Jessie hocha la tête. Le docteur poursuivit.
“OK. Nous avons aussi suggéré que vous pourriez en parler à votre mari, lui expliquer pourquoi vous vous réveilliez avec des sueurs froides plusieurs fois par semaine. L'avez-vous fait ?”
“Non”, admit Jessie d'un air coupable.
“Je sais que vous craignez sa réaction mais nous avons dit que, si vous lui révéliez la vérité sur votre passé, cela pourrait vous aider à lui faire face plus efficacement et à vous rapprocher l'un de l'autre.”
“Ou ça pourrait nous séparer”, répliqua Jessie. “Je comprends ce que vous dites, docteur, mais, si très peu de gens connaissent mon histoire personnelle, il y a une raison. Elle n'est pas toute chaude et tendre. La plupart des gens ne pourraient pas l'accepter.

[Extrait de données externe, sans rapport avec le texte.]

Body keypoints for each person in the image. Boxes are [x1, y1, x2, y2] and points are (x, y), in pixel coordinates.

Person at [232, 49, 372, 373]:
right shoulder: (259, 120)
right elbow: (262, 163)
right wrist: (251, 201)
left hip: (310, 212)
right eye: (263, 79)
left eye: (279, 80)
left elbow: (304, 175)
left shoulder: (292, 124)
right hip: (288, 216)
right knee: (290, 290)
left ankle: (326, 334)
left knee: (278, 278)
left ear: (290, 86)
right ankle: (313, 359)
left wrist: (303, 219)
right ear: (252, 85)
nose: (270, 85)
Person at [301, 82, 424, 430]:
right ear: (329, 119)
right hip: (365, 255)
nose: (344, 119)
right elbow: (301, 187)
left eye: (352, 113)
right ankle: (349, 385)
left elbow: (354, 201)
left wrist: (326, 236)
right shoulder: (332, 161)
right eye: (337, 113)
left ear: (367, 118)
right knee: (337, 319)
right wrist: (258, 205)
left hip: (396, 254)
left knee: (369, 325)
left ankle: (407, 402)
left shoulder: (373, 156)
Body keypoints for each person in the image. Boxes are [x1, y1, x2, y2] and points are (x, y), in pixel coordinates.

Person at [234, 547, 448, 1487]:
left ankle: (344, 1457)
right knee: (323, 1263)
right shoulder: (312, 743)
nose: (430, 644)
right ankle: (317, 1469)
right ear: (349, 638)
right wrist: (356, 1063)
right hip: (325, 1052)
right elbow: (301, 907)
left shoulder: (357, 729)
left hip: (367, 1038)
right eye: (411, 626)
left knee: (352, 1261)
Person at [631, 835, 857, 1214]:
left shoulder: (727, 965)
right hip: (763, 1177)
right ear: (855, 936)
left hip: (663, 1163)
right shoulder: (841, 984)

Si vous êtes au courant, c'est seulement parce que je me suis renseignée sur votre passé et que j'ai déterminé que vous aviez une formation et une expérience spécifiques sur cette sorte de chose. Je suis venue vous voir et je vous ai révélé ce que j'avais dans la tête parce que je savais que vous pouviez gérer mon cas.”
“Cela fait presque dix ans que votre mari vous connaît. Vous ne pensez pas qu'il peut l'accepter ?”

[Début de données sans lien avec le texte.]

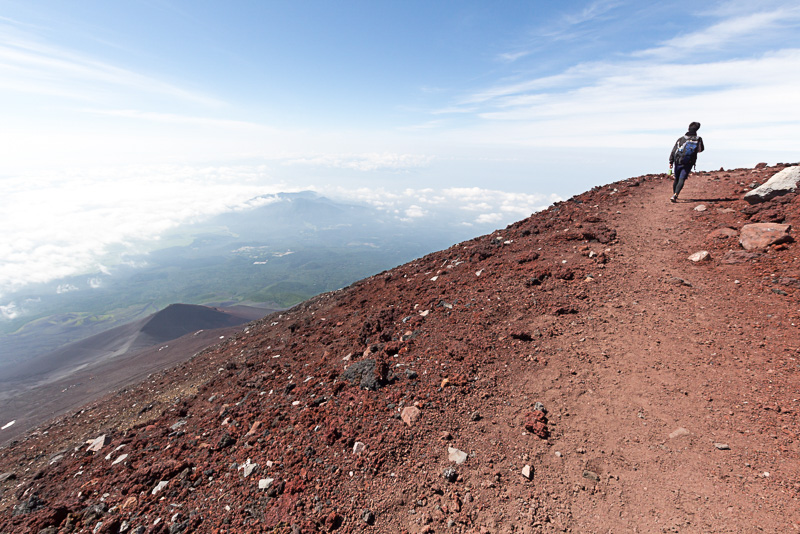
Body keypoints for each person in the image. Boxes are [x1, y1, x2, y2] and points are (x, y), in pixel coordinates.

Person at [668, 121, 704, 202]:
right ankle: (675, 195)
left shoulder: (681, 139)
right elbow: (700, 150)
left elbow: (674, 150)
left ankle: (674, 193)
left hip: (678, 161)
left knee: (676, 178)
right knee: (682, 178)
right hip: (689, 162)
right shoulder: (698, 139)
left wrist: (671, 161)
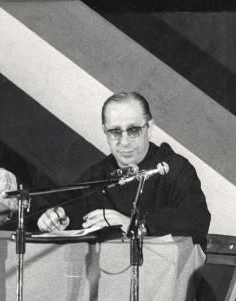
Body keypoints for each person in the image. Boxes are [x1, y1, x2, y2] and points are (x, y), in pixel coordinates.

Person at [37, 92, 211, 246]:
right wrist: (57, 219)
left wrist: (136, 224)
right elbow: (71, 208)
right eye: (115, 131)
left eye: (133, 130)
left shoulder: (174, 168)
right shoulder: (97, 174)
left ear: (149, 128)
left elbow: (197, 219)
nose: (124, 141)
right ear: (105, 131)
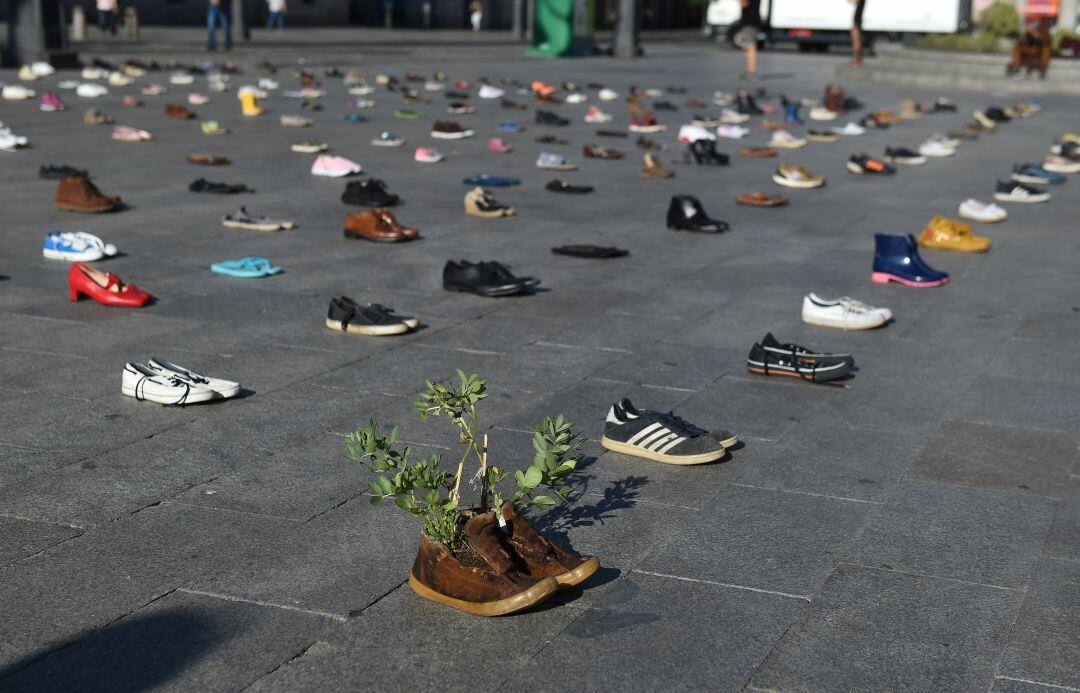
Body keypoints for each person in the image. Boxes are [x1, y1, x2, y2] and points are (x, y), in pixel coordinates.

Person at [735, 0, 761, 81]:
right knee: (746, 47)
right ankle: (749, 71)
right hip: (752, 22)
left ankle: (751, 72)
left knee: (750, 47)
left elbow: (743, 3)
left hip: (749, 22)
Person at [850, 0, 866, 66]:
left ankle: (858, 61)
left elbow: (852, 1)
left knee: (856, 43)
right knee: (856, 42)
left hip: (857, 22)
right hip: (857, 22)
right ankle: (858, 60)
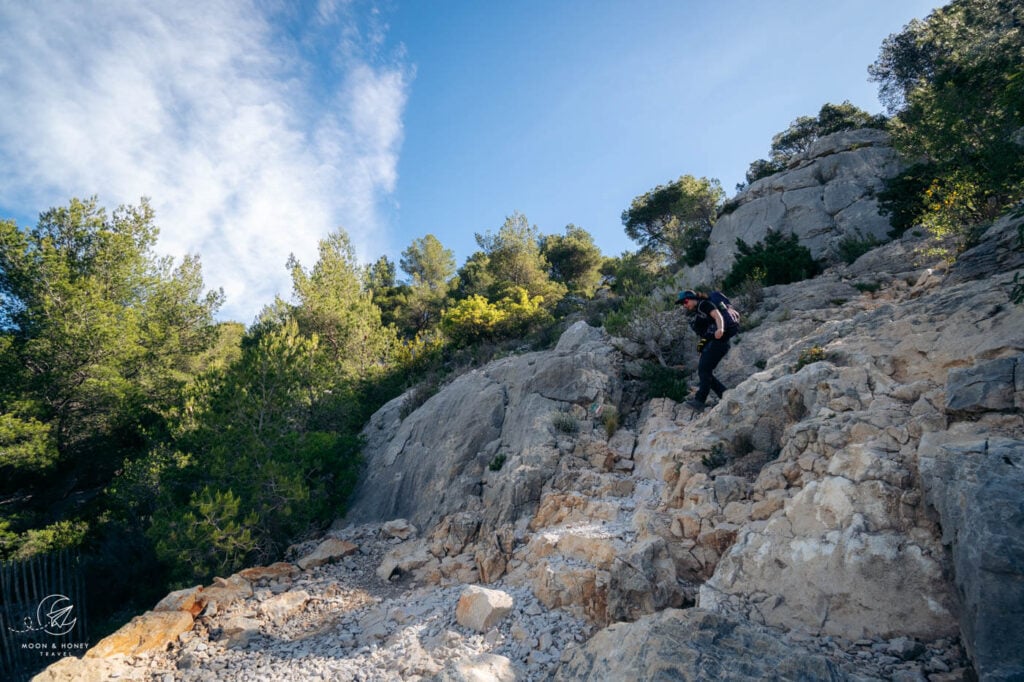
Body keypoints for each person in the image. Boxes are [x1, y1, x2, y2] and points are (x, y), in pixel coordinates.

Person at [676, 289, 733, 410]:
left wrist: (721, 329)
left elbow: (717, 316)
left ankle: (700, 400)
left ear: (693, 298)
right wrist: (702, 349)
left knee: (704, 369)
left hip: (720, 341)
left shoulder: (704, 304)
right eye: (683, 304)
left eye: (685, 301)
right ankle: (725, 394)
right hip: (716, 343)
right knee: (704, 371)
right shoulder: (699, 312)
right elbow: (705, 334)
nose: (685, 305)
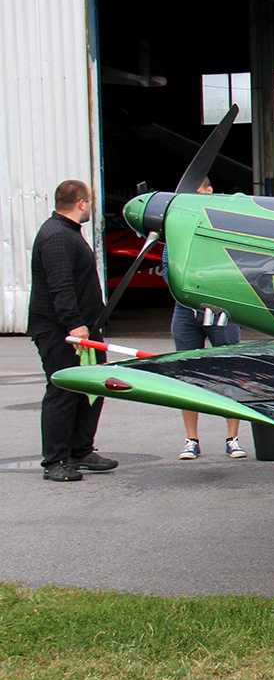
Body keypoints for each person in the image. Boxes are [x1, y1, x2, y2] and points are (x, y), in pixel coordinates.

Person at [28, 180, 118, 482]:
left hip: (85, 328)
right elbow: (60, 285)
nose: (91, 207)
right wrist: (74, 324)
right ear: (81, 202)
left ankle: (80, 450)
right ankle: (55, 460)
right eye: (89, 202)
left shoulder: (67, 233)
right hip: (62, 330)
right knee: (64, 390)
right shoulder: (56, 237)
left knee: (91, 389)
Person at [168, 179, 246, 460]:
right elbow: (169, 268)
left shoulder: (223, 220)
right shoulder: (178, 226)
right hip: (185, 310)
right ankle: (191, 440)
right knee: (186, 374)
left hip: (222, 310)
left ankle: (232, 438)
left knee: (230, 371)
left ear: (210, 191)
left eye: (198, 190)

“Je crois que, quand je vous ai dit la vérité, la professionnelle expérimentée que vous êtes a dû avoir recours à toute la retenue et à toute l'empathie qu'elle avait pour ne pas s'enfuir en hurlant. Comment croyez-vous qu'un gars ordinaire des banlieues de la Californie du Sud réagirait ?”

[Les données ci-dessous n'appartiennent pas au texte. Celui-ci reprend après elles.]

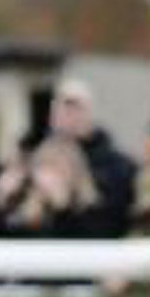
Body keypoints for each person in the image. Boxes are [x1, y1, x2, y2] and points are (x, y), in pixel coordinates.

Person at [45, 78, 135, 238]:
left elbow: (112, 225)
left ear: (89, 111)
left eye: (74, 107)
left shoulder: (117, 166)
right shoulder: (39, 158)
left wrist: (67, 201)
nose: (67, 114)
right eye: (62, 107)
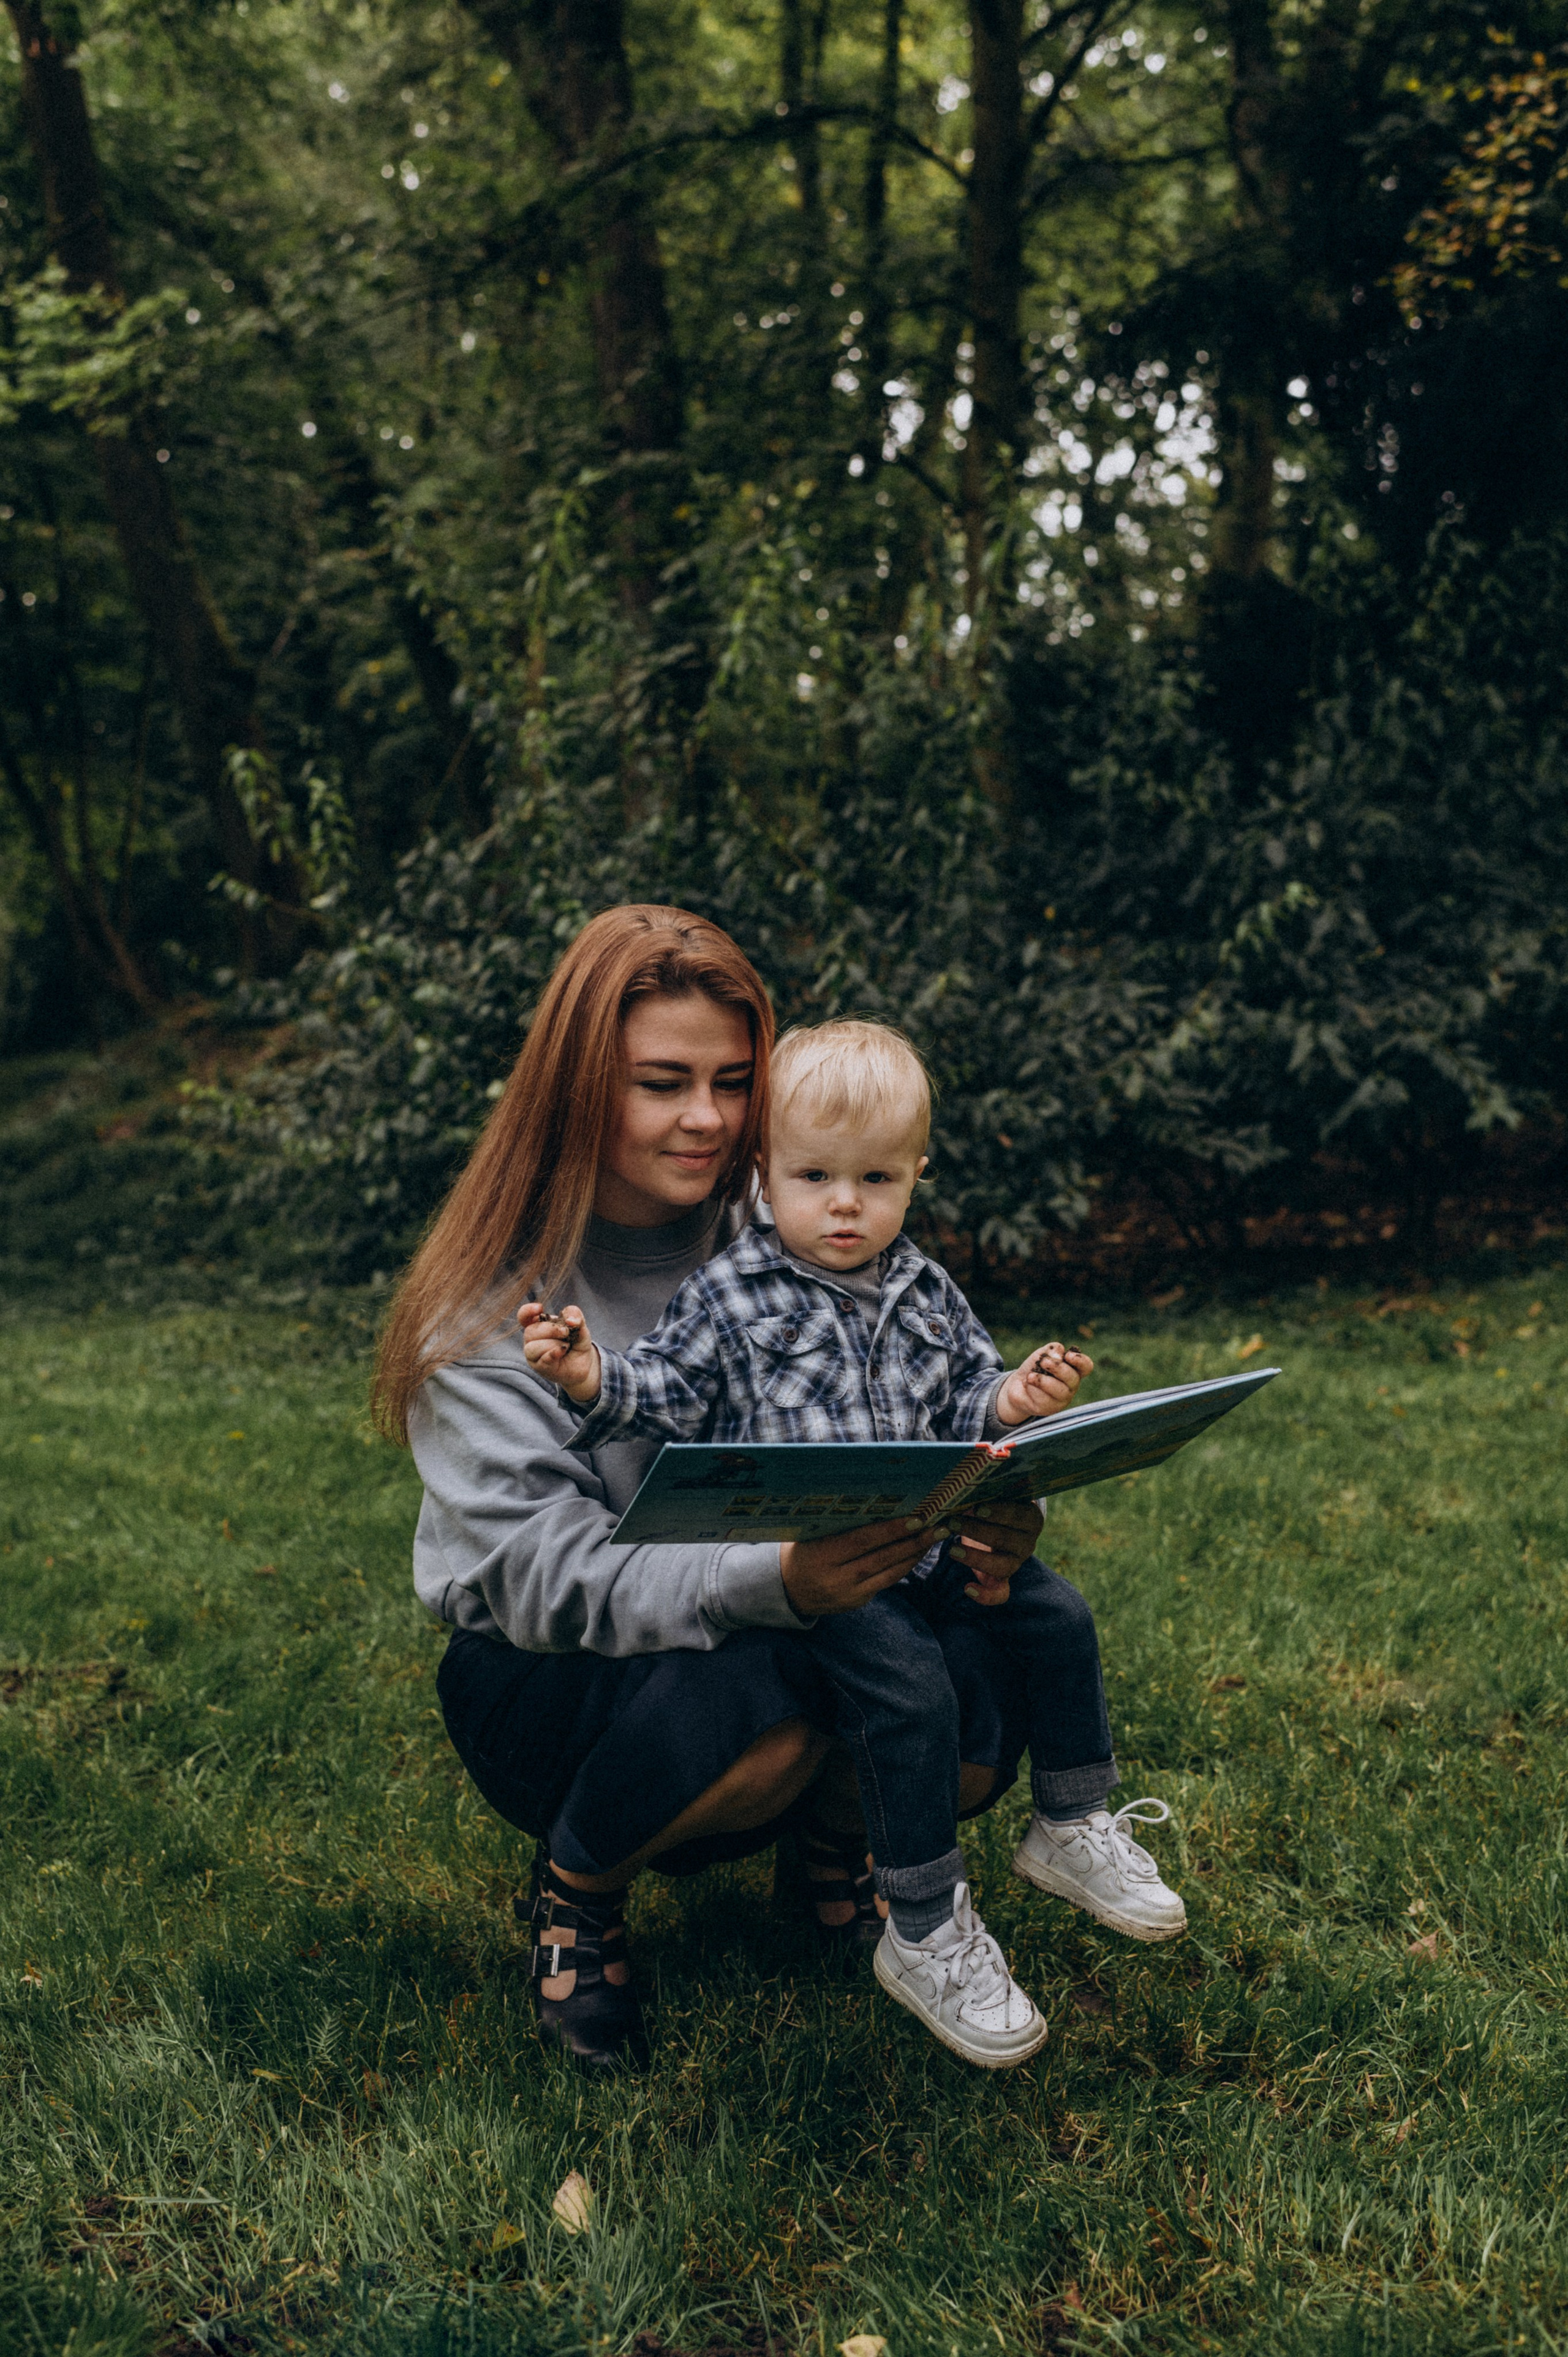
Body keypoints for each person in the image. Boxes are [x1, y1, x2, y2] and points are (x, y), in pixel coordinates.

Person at [372, 905, 1150, 2074]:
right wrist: (777, 1578)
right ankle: (579, 1892)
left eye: (733, 1081)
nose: (706, 1118)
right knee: (779, 1680)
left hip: (818, 1595)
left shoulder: (794, 1217)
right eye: (660, 1082)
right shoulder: (496, 1306)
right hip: (559, 1675)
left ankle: (844, 1850)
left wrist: (986, 1510)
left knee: (984, 1678)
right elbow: (542, 1577)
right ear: (578, 1090)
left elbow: (919, 1398)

“Comme je ne connais pas Kyle, je ne peux pas le dire”, répondit le Dr Lemmon, “mais, si vous prévoyez de fonder une famille et de passer le reste de votre vie avec lui, vous devrez peut-être vous demander s'il est réaliste de lui cacher tout un pan de votre passé.”
“J'y réfléchirai”, dit Jessie sans s'engager.
Elle sentit que le Dr Lemmon avait compris qu'elle ne voulait plus parler de ce sujet.
“Dans ce cas, parlons de médicaments”, dit le docteur en changeant de sujet. “J'ai quelques alternatives à proposer, maintenant que vous prévoyez de tomber enceinte.”
Jessie regardait fixement le Dr Lemmon, regardait sa bouche bouger mais, malgré tous ses efforts, elle ne pouvait pas se concentrer. Les mots passaient sans qu'elle les comprenne et elle se souvenait de ces forêts sombres de son enfance, celles qui hantaient ses rêves.